I mean, Yakuza Kiwami came out a year after Yakuza 0. It was specifically designed as a remaster of the first game that could match 0’s quality. But playing it in chronological order, as opposed to being a fan for years who played 0 after 5, the move to Kiwami feels strange in several ways. Seeing Majima as a goofy guy you fight against a la Mr. Shakedown is odd after having played half a game as him. Having Kazama-san be actually present in the story as opposed to some mysterious character you only see in photos and flashbacks is definitely weird.
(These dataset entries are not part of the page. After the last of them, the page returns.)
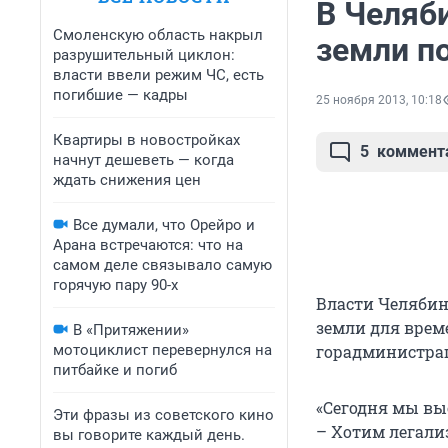
В Челяб
Смоленскую область накрыл
земли п
разрушительный циклон:
власти ввели режим ЧС, есть
погибшие — кадры
25 ноября 2013, 10:18
Квартиры в новостройках
5
коммент
начнут дешеветь — когда
ждать снижения цен
Все думали, что Орейро и
Арана встречаются: что на
самом деле связывало самую
горячую пару 90-х
Власти Челябин
земли для врем
В «Притяжении»
мотоциклист перевернулся на
горадминистра
питбайке и погиб
«Сегодня мы вы
Эти фразы из советского кино
– Хотим легали
вы говорите каждый день.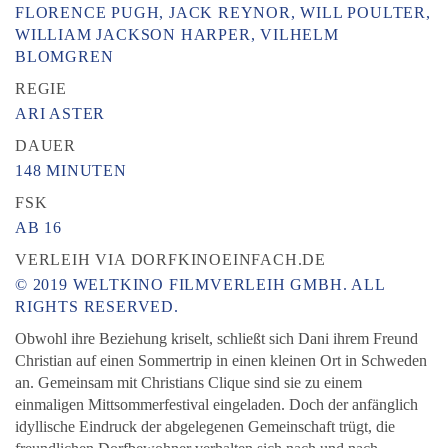
FLORENCE PUGH, JACK REYNOR, WILL POULTER,
WILLIAM JACKSON HARPER, VILHELM
BLOMGREN
REGIE
ARI ASTER
DAUER
148 MINUTEN
FSK
AB 16
VERLEIH VIA DORFKINOEINFACH.DE
© 2019 WELTKINO FILMVERLEIH GMBH. ALL
RIGHTS RESERVED.
Obwohl ihre Beziehung kriselt, schließt sich Dani ihrem Freund
Christian auf einen Sommertrip in einen kleinen Ort in Schweden
an. Gemeinsam mit Christians Clique sind sie zu einem
einmaligen Mittsommerfestival eingeladen. Doch der anfänglich
idyllische Eindruck der abgelegenen Gemeinschaft trügt, die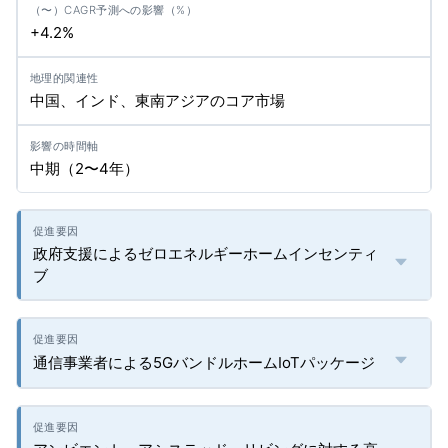
+4.2%
中国、インド、東南アジアのコア市場
中期（2〜4年）
政府支援によるゼロエネルギーホームインセンティ
ブ
通信事業者による5GバンドルホームIoTパッケージ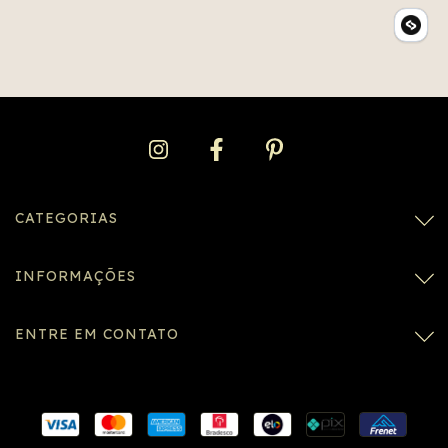
CATEGORIAS
INFORMAÇÕES
ENTRE EM CONTATO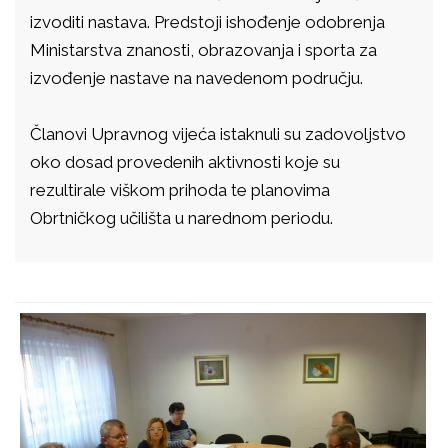
izvoditi nastava. Predstoji ishođenje odobrenja
Ministarstva znanosti, obrazovanja i sporta za
izvođenje nastave na navedenom području.
Članovi Upravnog vijeća istaknuli su zadovoljstvo
oko dosad provedenih aktivnosti koje su
rezultirale viškom prihoda te planovima
Obrtničkog učilišta u narednom periodu.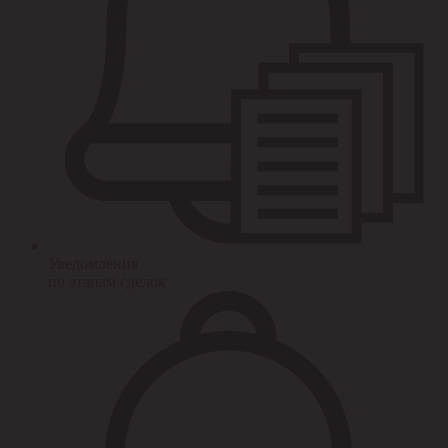
Уведомления
по этапам сделок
But most of all, it’s Kamurocho - not just that it’s changed, but how it’s changed, and the context of that change. The stakes of 0 amounted to a big tower with a silly name. Don’t get me wrong, I love Kiwami - I think the writing is phenomenal and the stories it tells are the most human ones I’ve seen in video games, just like 0 before it. But it’s because the writing is good that this critique works and feels intentional. Sure, if you’re playing the original Yakuza game, or Kiwami without the context of 0, the ten-year shift might seem like an easy-to-dismiss narrative device. You’ve hardly even explored Kamurocho by the time you’re wrongly convicted of murder and sentenced to ten years in the slammer.

But going into it straight off the back of 0 means that this is a city that, just like Kiryu, you grew to love. Now, ten years later, you can know your way around without needing a map but still feel as if you’re somewhere alien, somewhere different. Some of the old Kamurocho has endured - I was unsurprised to see Don Quijote parked just off Tenkaichi Street considering that it’s a titanic corporation. The context of this reinforces my thoughts about all of this being intentional and pointed.

I think it’s poignant that so much of the story in Kiwami - at least for the first few hours - is about Kiryu having to regain his strength. He’s rusty after spending time in the clink, and he needs to sharpen his wits all over again. But I’ve been far more struck by his attempts to reckon with this new place, this area he knew like the back of his hand that’s permanently altered now. Kazuma Kiryu was feared and revered in Kamurocho as the Dragon of Dojima. I reckon he knows he can learn how to punch people again - the bigger issue is that he has no idea where he is in this gross microcosm of modern globalisation.